Многие с этим разоблачением еще не примирились, и я слышал, как самые нетерпеливые восклицали: «Даже если убийца – Фредерик Ларсан, это не объясняет, как он исчез из Желтой комнаты!», но тут объявили о продолжении заседания.

Председательствующий сразу же вызвал Рультабийля, и допрос – это и в самом деле был скорее допрос, чем просто показания, – продолжился.

– Вы заявили, сударь, – начал председательствующий, – что из угла двора убежать было невозможно. Я с вами согласен, я готов согласиться с тем, что Ларсан, высунувшись из окна, тоже находился в углу двора. Но ведь чтобы оказаться у своего окна, ему нужно было выбраться из двора. Значит, он все же оттуда исчез. А каким образом?

– Я уже говорил, что никаким обычным путем он сделать этого не мог, – ответил Рультабийль. – Значит, он выбрал путь необычный. Как я упоминал, этот уголок двора был как бы огорожен, в отличие от Желтой комнаты, представляющей собой замкнутое пространство. Но со двора можно было по стене забраться на балкон, а оттуда, пока мы стояли над трупом лесника, проникнуть в коридор через окно, выходящее на балкон. Ларсану оставалось сделать несколько шагов, чтобы оказаться у себя в комнате, открыть окно и заговорить с нами. Для такого акробата, как Балмейер, это детская забава. А вот, господин председательствующий, и доказательство моей правоты.

С этими словами Рультабийль достал из кармана маленький сверток и вынул из него металлический стержень.
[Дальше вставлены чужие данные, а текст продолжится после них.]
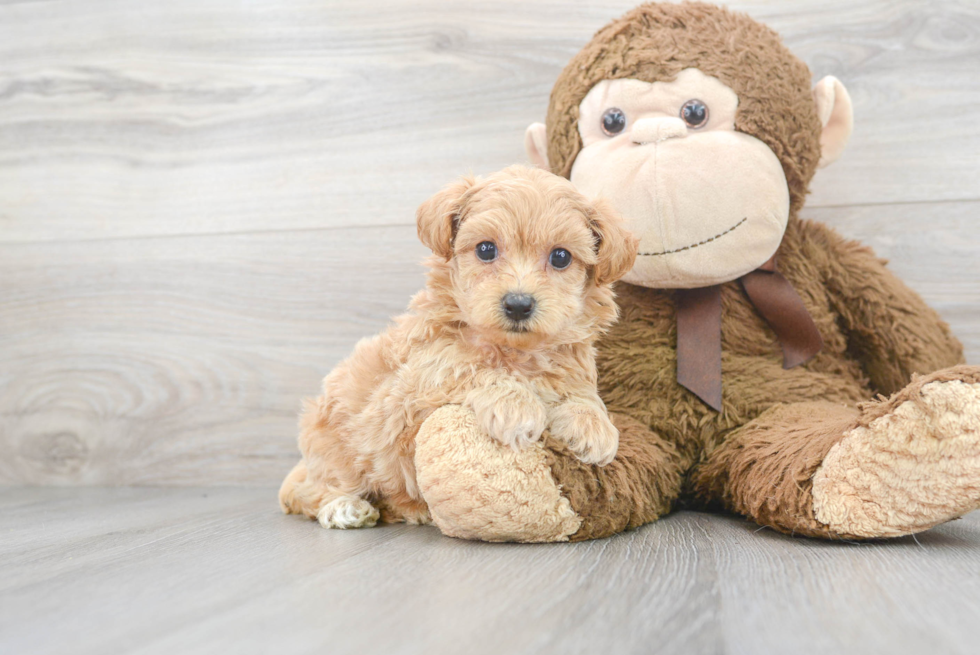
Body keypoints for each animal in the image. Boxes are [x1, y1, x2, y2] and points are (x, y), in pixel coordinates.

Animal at [280, 167, 640, 532]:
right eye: (486, 249)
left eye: (561, 256)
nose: (518, 304)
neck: (516, 352)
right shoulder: (410, 391)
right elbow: (468, 364)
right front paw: (516, 405)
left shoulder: (571, 365)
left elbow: (580, 392)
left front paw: (592, 425)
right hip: (331, 446)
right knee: (311, 491)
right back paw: (345, 508)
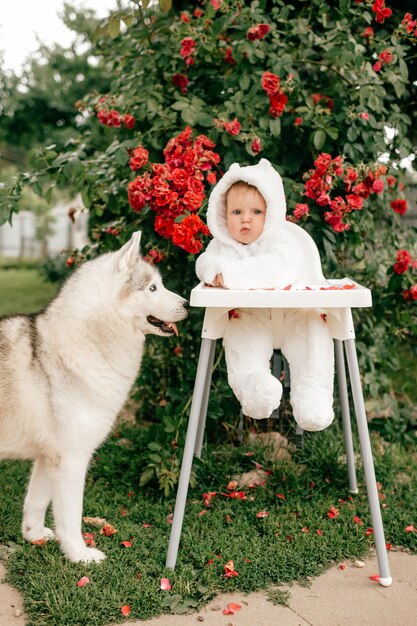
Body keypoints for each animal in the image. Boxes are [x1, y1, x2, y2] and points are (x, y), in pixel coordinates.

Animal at [0, 232, 188, 564]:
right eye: (153, 287)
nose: (188, 304)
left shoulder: (49, 457)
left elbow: (36, 502)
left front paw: (33, 536)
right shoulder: (72, 460)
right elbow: (71, 517)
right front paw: (79, 554)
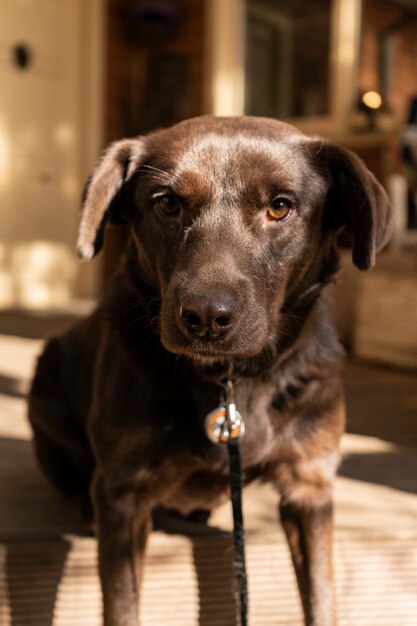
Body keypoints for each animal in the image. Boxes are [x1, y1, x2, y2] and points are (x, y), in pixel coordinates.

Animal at [27, 114, 392, 620]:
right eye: (168, 204)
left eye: (280, 207)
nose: (205, 317)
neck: (230, 383)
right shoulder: (124, 494)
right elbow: (122, 606)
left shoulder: (310, 486)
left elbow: (321, 597)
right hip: (47, 378)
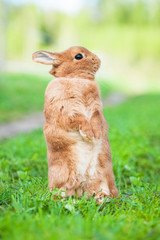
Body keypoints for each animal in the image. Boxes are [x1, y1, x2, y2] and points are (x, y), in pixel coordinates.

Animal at [32, 46, 119, 202]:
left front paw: (96, 135)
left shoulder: (96, 109)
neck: (76, 78)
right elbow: (79, 119)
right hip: (61, 176)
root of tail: (81, 190)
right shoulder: (65, 109)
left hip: (101, 177)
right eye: (79, 56)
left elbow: (96, 120)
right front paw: (89, 135)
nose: (98, 59)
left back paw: (100, 198)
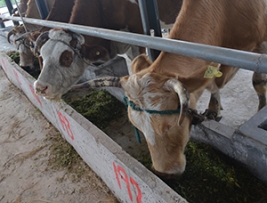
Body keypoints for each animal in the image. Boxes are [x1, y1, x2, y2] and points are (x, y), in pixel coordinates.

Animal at [70, 0, 266, 178]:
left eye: (171, 124)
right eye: (136, 124)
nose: (165, 172)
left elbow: (255, 81)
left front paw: (260, 110)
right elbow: (213, 82)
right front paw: (213, 109)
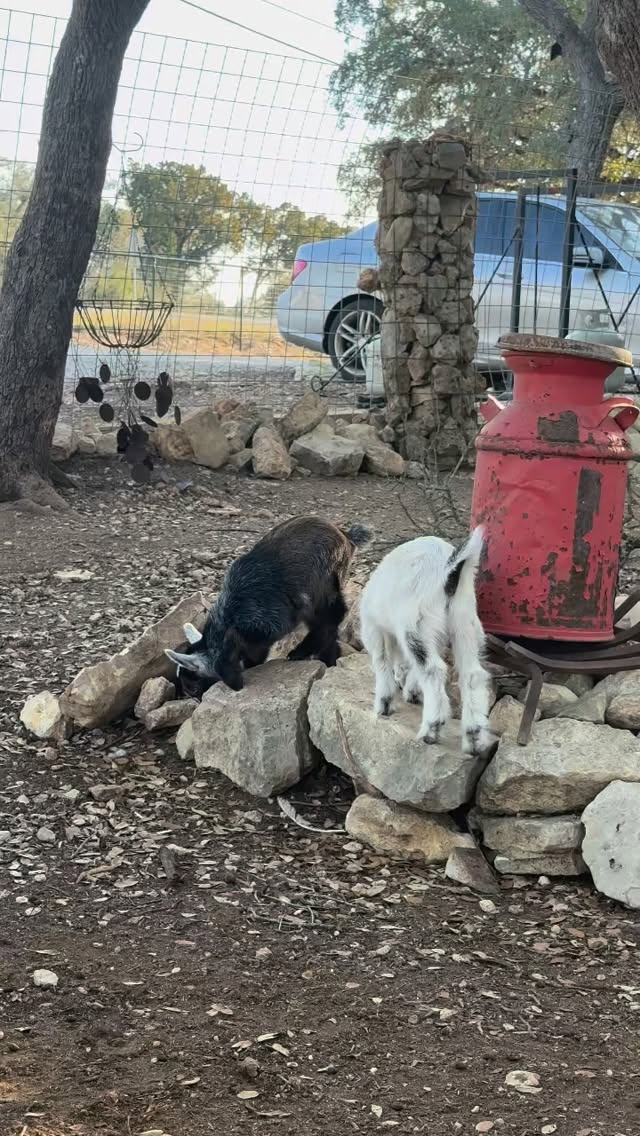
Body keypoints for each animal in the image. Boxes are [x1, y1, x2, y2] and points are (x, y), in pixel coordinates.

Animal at [166, 515, 372, 698]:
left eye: (192, 686)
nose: (195, 697)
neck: (230, 615)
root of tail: (345, 534)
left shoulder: (269, 621)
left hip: (324, 586)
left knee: (332, 618)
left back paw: (301, 652)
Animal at [359, 527, 492, 756]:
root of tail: (450, 568)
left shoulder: (374, 629)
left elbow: (382, 661)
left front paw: (384, 705)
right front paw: (411, 691)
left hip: (416, 624)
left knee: (433, 670)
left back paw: (431, 729)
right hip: (464, 623)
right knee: (472, 674)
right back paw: (474, 737)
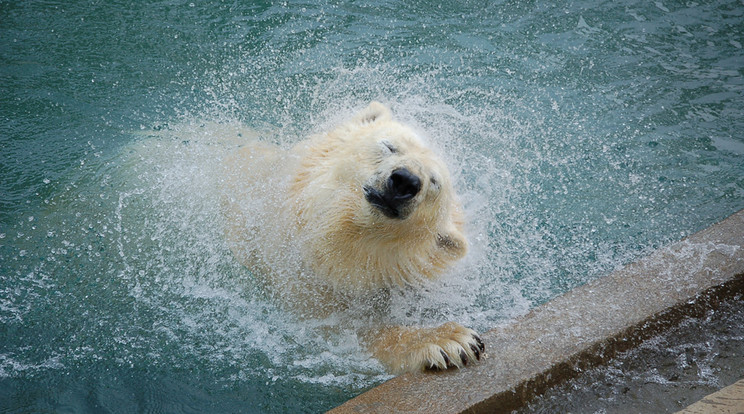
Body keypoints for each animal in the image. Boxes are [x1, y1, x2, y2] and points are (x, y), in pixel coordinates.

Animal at [224, 102, 486, 374]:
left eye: (435, 183)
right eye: (389, 145)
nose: (405, 180)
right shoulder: (296, 278)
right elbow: (343, 330)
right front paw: (449, 340)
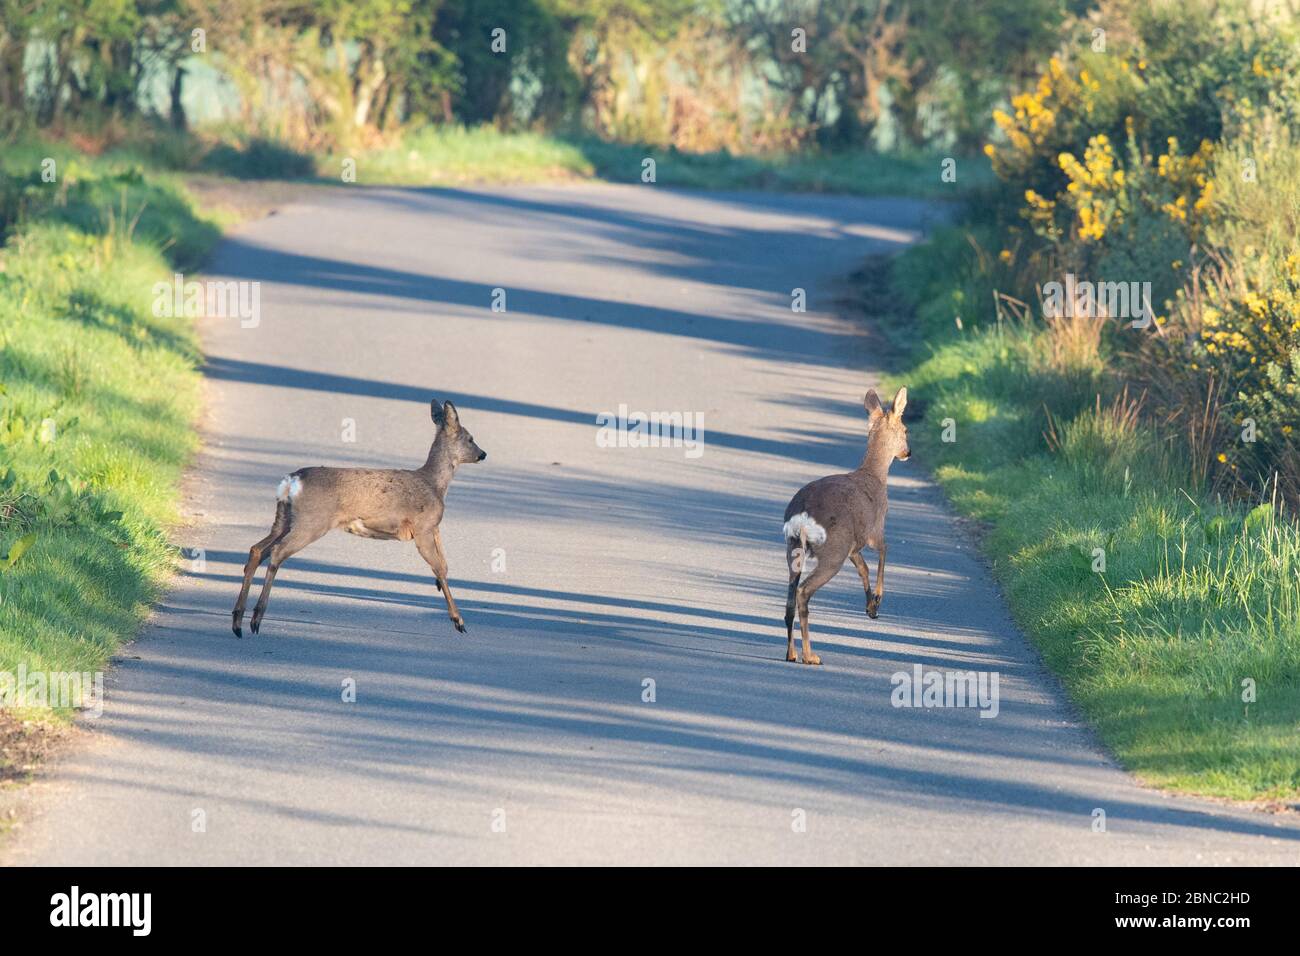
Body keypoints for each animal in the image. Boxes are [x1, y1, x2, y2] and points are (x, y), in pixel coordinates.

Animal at [231, 399, 486, 638]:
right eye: (470, 438)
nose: (483, 454)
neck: (435, 486)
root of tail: (291, 481)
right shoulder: (423, 527)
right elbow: (440, 568)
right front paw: (458, 620)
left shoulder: (434, 528)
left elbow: (444, 564)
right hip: (312, 521)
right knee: (276, 552)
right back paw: (255, 619)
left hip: (283, 518)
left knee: (257, 549)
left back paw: (238, 622)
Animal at [781, 386, 910, 665]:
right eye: (906, 429)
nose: (908, 453)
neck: (875, 476)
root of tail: (801, 515)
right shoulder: (875, 529)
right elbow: (884, 552)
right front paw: (877, 600)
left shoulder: (853, 545)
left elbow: (863, 568)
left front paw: (871, 607)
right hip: (832, 551)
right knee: (803, 592)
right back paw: (811, 656)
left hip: (794, 548)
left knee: (790, 597)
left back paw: (792, 654)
– Вот стержень, прекрасно входящий в отверстие, которое проделано в выступе, поддерживающем балкон. Ларсан, предвидевший все и подготовивший пути бегства из своей комнаты – когда играешь в такие игры, это необходимо, – заранее забил этот стержень в выступ стены. Одну ногу на каменную тумбу, стоящую в углу двора, другую – на стержень, одной рукой за карниз над дверью лесника, другой – за балкон, – и Ларсан растворился в воздухе, тем более что он весьма ловок и вовсе не находился в тот вечер под действием снотворного, как пытался нас убедить. Мы, господин председательствующий, обедали вместе с ним, и за десертом он притворился, будто заснул: это было ему нужно, чтобы на следующее утро никто не удивился, что меня, Жозефа Рультабийля, усыпили снотворным во время обеда с Ларсаном. Ведь раз мы с ним оказались в одинаковом положении, его никто не стал бы подозревать. А меня, господин председательствующий, усыпили, и очень надежно, и сделал это Фредерик Ларсан. Не будь я в таком плачевном состоянии, Ларсан ни за что не проник бы в тот вечер в спальню мадемуазель Стейнджерсон и несчастья не случилось бы!